Students must be a current History major and have a 3.5 departmental grade-point average.

Application Process

Students must register their intention to undertake a thesis with the Undergraduate Vice Chair before the end of the quarter prior to taking their first honors course (History 198A). The student must register his/her intention to undertake an honors thesis by submitting the following materials:

-          The application (see link below), with a 2-paragraph description of the thesis project; signature approval from the faculty member who has agreed to act as the student’s advisor; and signature approval from the Undergraduate Affairs Vice Chair.

-          A completed Petition to Enroll (in 198) form, available on the MyUCLA website.

Completed materials must be submitted to the Undergraduate Counseling Office by the end of the 2nd week of the quarter.  Once approved, the student will be enrolled in the appropriate course. 

The faculty advisor will be responsible for guiding the student’s thesis work through to its completion.  The thesis will be completed in three quarters, on the basis of work carried out in the History 198A, 198B, and 198C series.

The student enrolls in the first course the Spring Quarter of their junior year and completes the project the Winter Quarter of their senior year.

Students must complete the thesis in this format; those unable to do so are ineligible to participate in the honors thesis program.

A student writing the honors thesis must enroll in each part of the three-part series no later than Friday of the second week of each quarter.



The honors thesis should be based primarily on primary source materials, and should be of substantial length (40 to 60 pages).  However, because technical matters such as length and format will differ with the subject matter and field, students should discuss these details with their individual sponsoring faculty advisor.
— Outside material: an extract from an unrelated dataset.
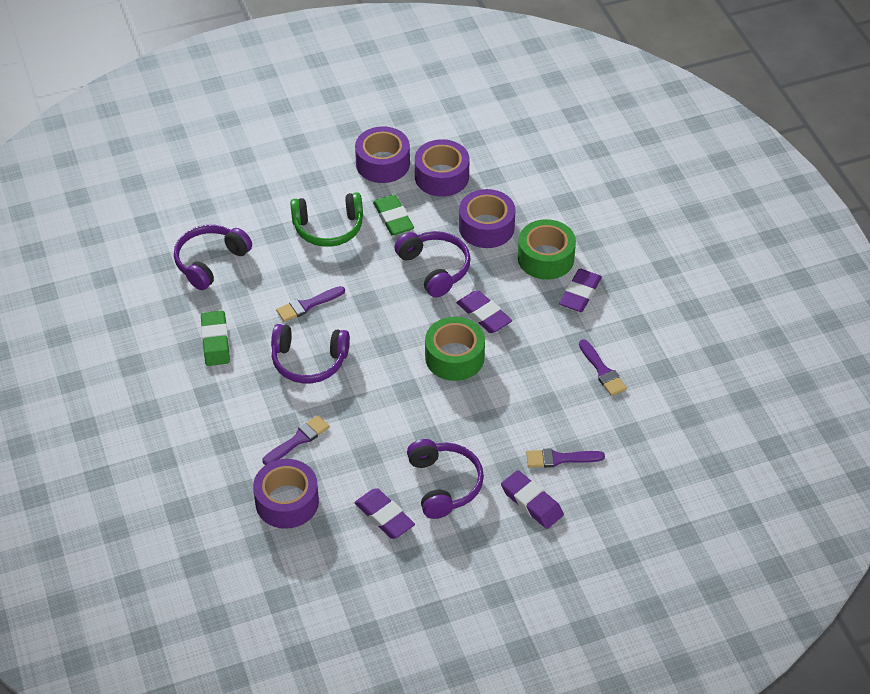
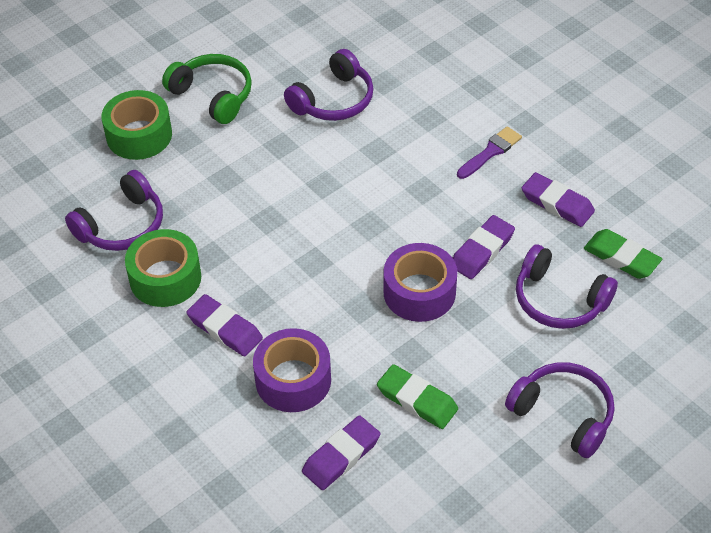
purple brush: 4 -> 1
purple tape: 4 -> 2

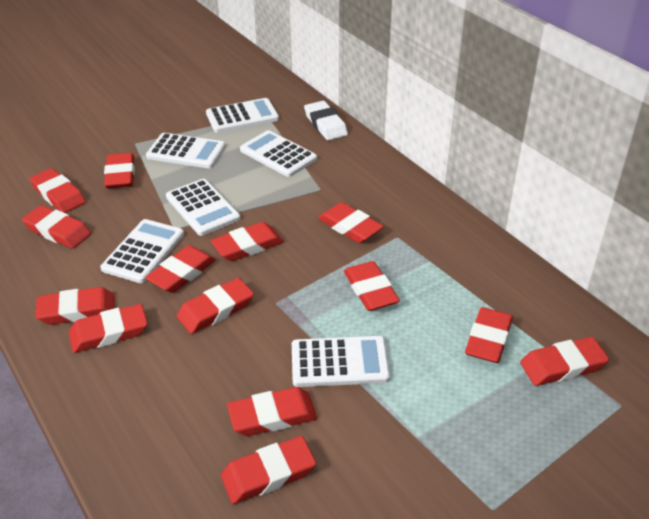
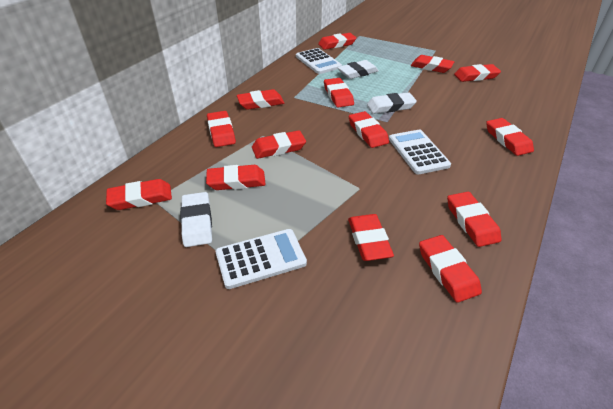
white calculator: 6 -> 3
white eraser: 1 -> 3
As a general guideline, however, the program is intended to stress quality rather than quantity.


Grades are issued for History 198A by the sponsoring faculty.  Students can get more information from History 198B an “IP” (in-progress) grade will be assigned to all students. Credit for 198B will be received only upon completion of 198C. If a student decides not to continue with the honors thesis program after having taken 198B, s/he will not receive unit or grade credit for that History 198B.  The grade for History 198C will be assigned by the honors thesis sponsoring faculty.

Students should see the undergraduate counselor for more details on the grading and credit process.

Honor Status

Honors students receive one of three types of Honors notations:  Highest Departmental Honors, Departmental Honors, and No Honors. Determination of the level of honors status granted will be made by the Undergraduate Affairs Vice Chair, acting in conjunction with the sponsoring professor.  The type of honors status to be awarded will be noted on the student’s official transcript and diploma.  If a “No Honors” status is given, there will not be any such designation on the transcript or diploma.

Honors Prize

At the end of the academic year, the department awards a cash-prize to the outstanding honors thesis – the Carey McWilliams Award. Students are advised to see the Undergraduate Advising Office at the beginning of the Spring Quarter for additional information. The Award winner(s) will be announced at the departmental reception on Commencement Day.